‘The art of teaching is the art of assisting discovery.’ (Mark Van Doren)
This looks and feels so very different to my own school days. It has been fascinating to explore the spirit and approach to working with students at a Montessori school in Germany over the past few weeks. Laura, an English language teacher from Romania, sets out a creative range of different activities in a classroom. The children look around and choose whichever activity appeals most to them. Every activity involves doing something physical, not just thinking. I’m struck by how the teacher chooses to offer only minimal explanation. Each student works at their own level and pace and problem-solves for themselves, or with others, if they get stuck. The teacher is available – if needed.

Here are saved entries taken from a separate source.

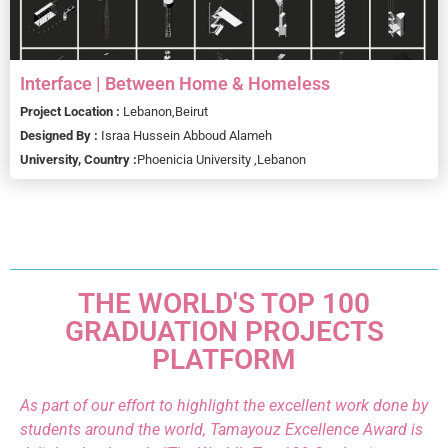
Interface | Between Home & Homeless
Project Location :
Lebanon,
Beirut
Designed By :
Israa Hussein Abboud Alameh
University, Country :
Phoenicia University ,
Lebanon
THE WORLD'S TOP 100
GRADUATION PROJECTS
PLATFORM
As part of our effort to highlight the excellent work done by
students around the world, Tamayouz Excellence Award is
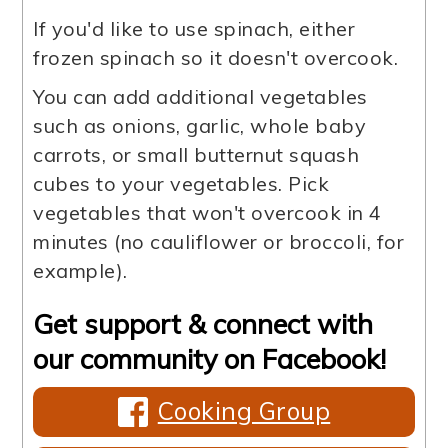
If you'd like to use spinach, either
frozen spinach so it doesn't overcook.
You can add additional vegetables
such as onions, garlic, whole baby
carrots, or small butternut squash
cubes to your vegetables. Pick
vegetables that won't overcook in 4
minutes (no cauliflower or broccoli, for
example).
Get support & connect with
our community on Facebook!
Cooking Group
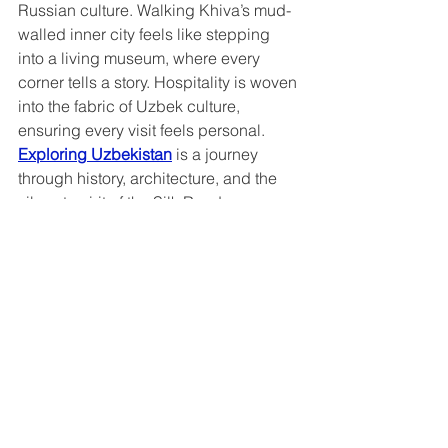
Russian culture. Walking Khiva’s mud-
walled inner city feels like stepping 
into a living museum, where every 
corner tells a story. Hospitality is woven 
into the fabric of Uzbek culture, 
ensuring every visit feels personal. 
Exploring Uzbekistan
 is a journey 
through history, architecture, and the 
vibrant spirit of the Silk Road.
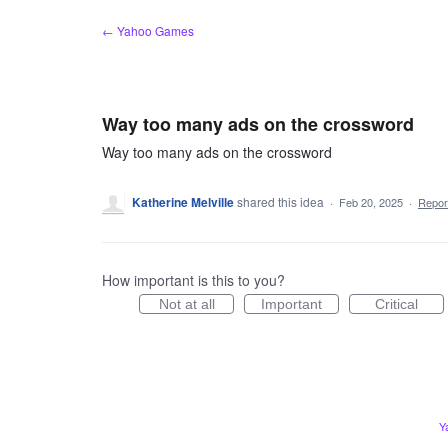
Skip
← Yahoo Games
to
content
Way too many ads on the crossword
Way too many ads on the crossword
Katherine Melville
shared this idea
·
Feb 20, 2025
·
Repo
How important is this to you?
Not at all
Important
Critical
Y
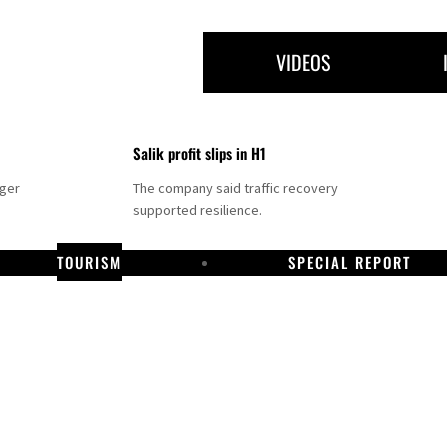
VIDEOS
Salik profit slips in H1
nger
The company said traffic recovery
supported resilience.
TOURISM
SPECIAL REPORT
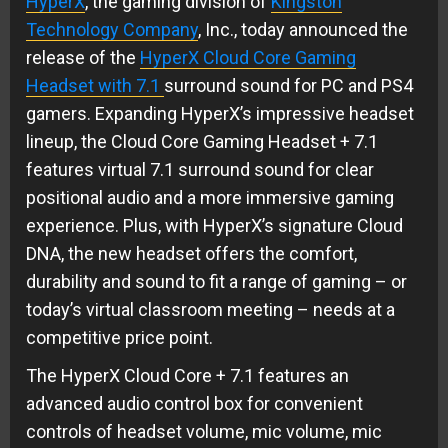
HyperX
, the gaming division of
Kingston
Technology Company
, Inc., today announced the
release of the
HyperX Cloud Core Gaming
Headset with 7.1
surround sound for PC and PS4
gamers. Expanding HyperX’s impressive headset
lineup, the Cloud Core Gaming Headset + 7.1
features virtual 7.1 surround sound for clear
positional audio and a more immersive gaming
experience. Plus, with HyperX’s signature Cloud
DNA, the new headset offers the comfort,
durability and sound to fit a range of gaming – or
today’s virtual classroom meeting – needs at a
competitive price point.
The HyperX Cloud Core + 7.1 features an
advanced audio control box for convenient
controls of headset volume, mic volume, mic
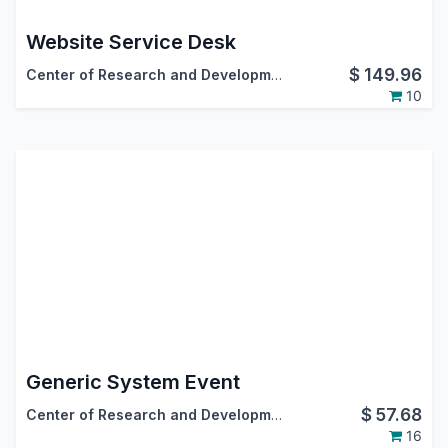
Website Service Desk
$
149.96
Center of Research and Development
10
Generic System Event
$
57.68
Center of Research and Development
16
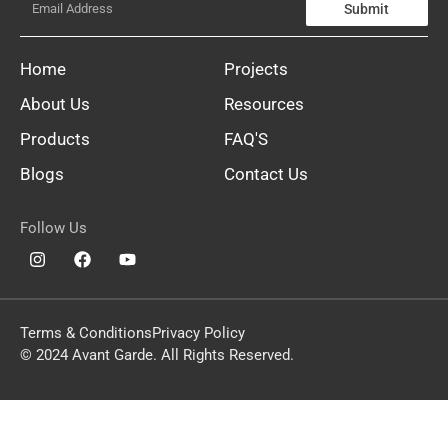
Submit
Home
Projects
About Us
Resources
Products
FAQ'S
Blogs
Contact Us
Follow Us
Terms & Conditions
Privacy Policy
© 2024 Avant Garde. All Rights Reserved.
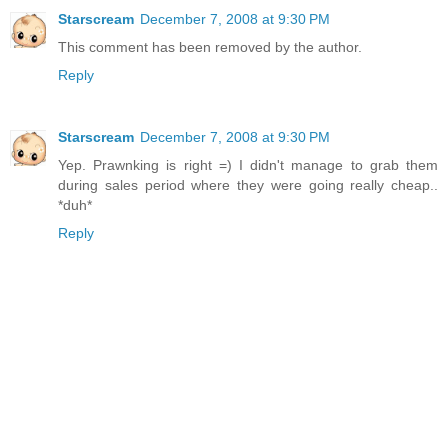
Starscream
December 7, 2008 at 9:30 PM
This comment has been removed by the author.
Reply
Starscream
December 7, 2008 at 9:30 PM
Yep. Prawnking is right =) I didn't manage to grab them
during sales period where they were going really cheap..
*duh*
Reply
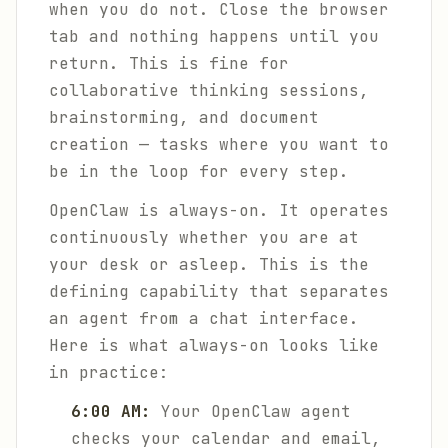
when you do not. Close the browser
tab and nothing happens until you
return. This is fine for
collaborative thinking sessions,
brainstorming, and document
creation — tasks where you want to
be in the loop for every step.
OpenClaw is always-on. It operates
continuously whether you are at
your desk or asleep. This is the
defining capability that separates
an agent from a chat interface.
Here is what always-on looks like
in practice:
6:00 AM:
Your OpenClaw agent
checks your calendar and email,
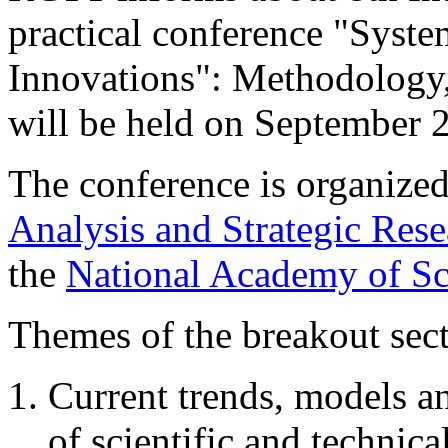
practical conference "Syst
Innovations": Methodology,
will be held on September 
The conference is organize
Analysis and Strategic Re
the
National Academy of Sc
Themes of the breakout sect
Current trends, models a
of scientific and technica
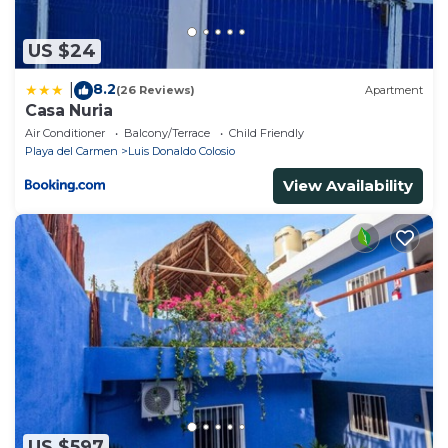
US $24
8.2
|
(26 Reviews)
Apartment
Casa Nuria
Air Conditioner
Balcony/Terrace
Child Friendly
Playa del Carmen
Luis Donaldo Colosio
View Availability
US $597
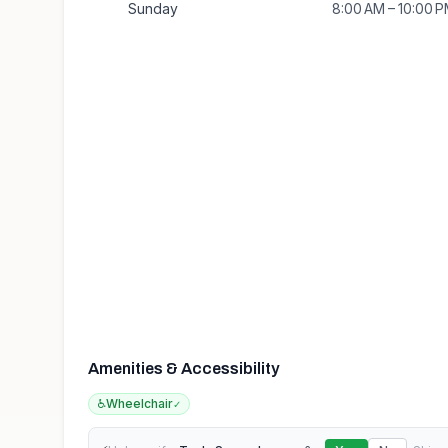
Sunday
8:00 AM – 10:00 
Amenities & Accessibility
♿
Wheelchair
✓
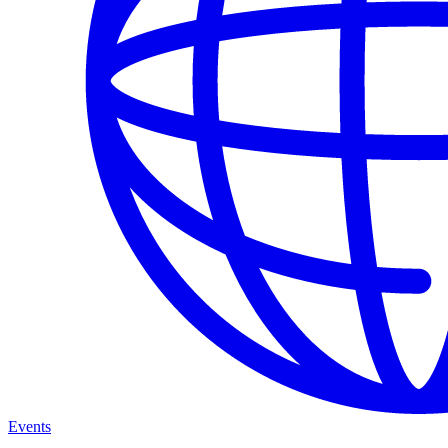
Events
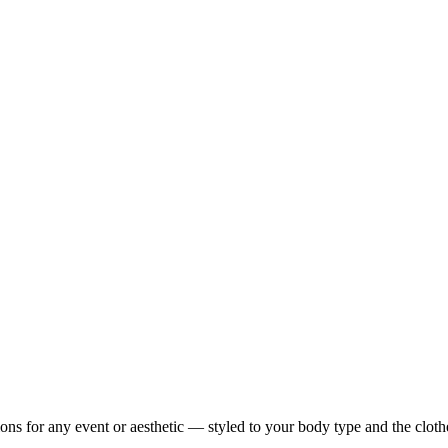
ons for any event or aesthetic — styled to your body type and the clot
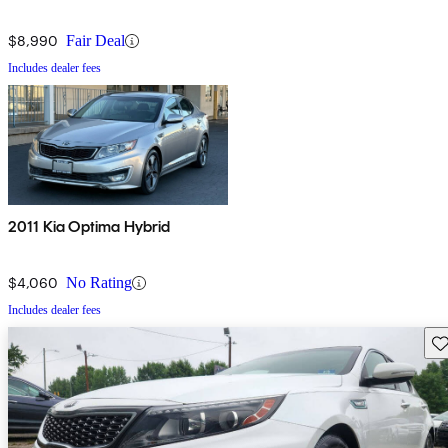
$8,990
Fair Deal
Includes dealer fees
2011 Kia Optima Hybrid
$4,060
No Rating
Includes dealer fees
Sav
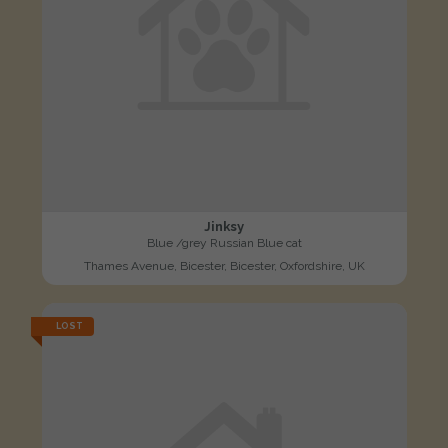
Jinksy
Blue /grey Russian Blue cat
Thames Avenue, Bicester, Bicester, Oxfordshire, UK
LOST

Kathrin, a maths teacher, invites the students to sit in a circle and introduces me, briefly. She invites the students to practise English by asking me questions directly, questions to which the answer must be a number. They ask, ‘How tall are you?’, ‘How much do you weigh?’, ‘What’s your shoe size?’, ‘What did your trainers cost?’ etc. We notice that the measures I use in the UK are different to those they use in Germany. This sparks curiosity and the students work out how to convert the numbers I give them into those that are meaningful for them. The teacher writes each number on a large sheet of paper, then uses those numbers as the basis for introducing a maths method for that day.
Melina, also an English language teacher, from Mexico, works with those students who find learning difficult. She uses a creative range of short, energetic, and fast-paced techniques that capture and hold their attention. Again, I’m struck by the use of physicality in the activities she facilitates. She adopts an evocative elicitation-based stance, stimulating the students to lead the activities, to play an active role and to work out the answers for themselves. (I noticed my own temptation to step in if they got stuck and, paradoxically, how often they didn’t need my help – if I simply allowed them time and space to resolve their own challenges). I'm a student among students and I feel inspired.